Tapi Harry tidak pernah benar-benar membalas, hanya mengangguk atau tersenyum kecil, seperti sudah terbiasa menghadapi anak-anak di kelas TK-nya.

Namun, malam itu, sesuatu di dalam dirinya tidak tenang. Ia mengingat kembali tulisan di buku hariannya-tentang bagaimana ia mulai kehilangan ingatan sejak kelulusan Hogwarts, tentang diagnosa Alzheimer dini yang ia derita. Tertulis di sana bahwa itu adalah akibat luka dari Voldemort, meski Harry sendiri tidak yakin. Ia juga tidak tahu mengapa dirinya sangat takut Draco mengetahui hal itu.

Saat malam semakin larut, Harry mulai memberanikan diri memperhatikan Draco lebih sering.

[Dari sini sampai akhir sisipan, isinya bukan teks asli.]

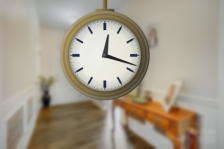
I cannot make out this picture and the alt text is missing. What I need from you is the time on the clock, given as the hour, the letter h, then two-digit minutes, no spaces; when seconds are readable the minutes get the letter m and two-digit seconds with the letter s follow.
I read 12h18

Ia menyadari sesuatu yang aneh. Ada saat-saat ketika Draco tampak lebih lembut, terutama saat ia tidak menyadari sedang diamati. Tapi begitu sadar, Draco kembali memasang wajah arogan dan memamerkan dirinya dengan gaya khas Malfoy.

Draco duduk di sofa usang di ruang tamu dengan kaki terangkat ke meja kopi. Kemeja putihnya terbuka di bagian atas, dan celana panjang hitamnya, meskipun sederhana, tetap terlihat mahal. Dia memegang secangkir teh yang Harry buatkan, mengaduk-aduknya tanpa niat meminumnya. Buku catatan Harry yang berisi cerita tentang Draco tergeletak di atas meja, terbuka di halaman tengah.

"Kau benar-benar tidak punya selera dekorasi, Potter," kata Draco tanpa menatap Harry. "Jika aku tinggal di sini lebih lama, mungkin aku harus memanggil desainer interior."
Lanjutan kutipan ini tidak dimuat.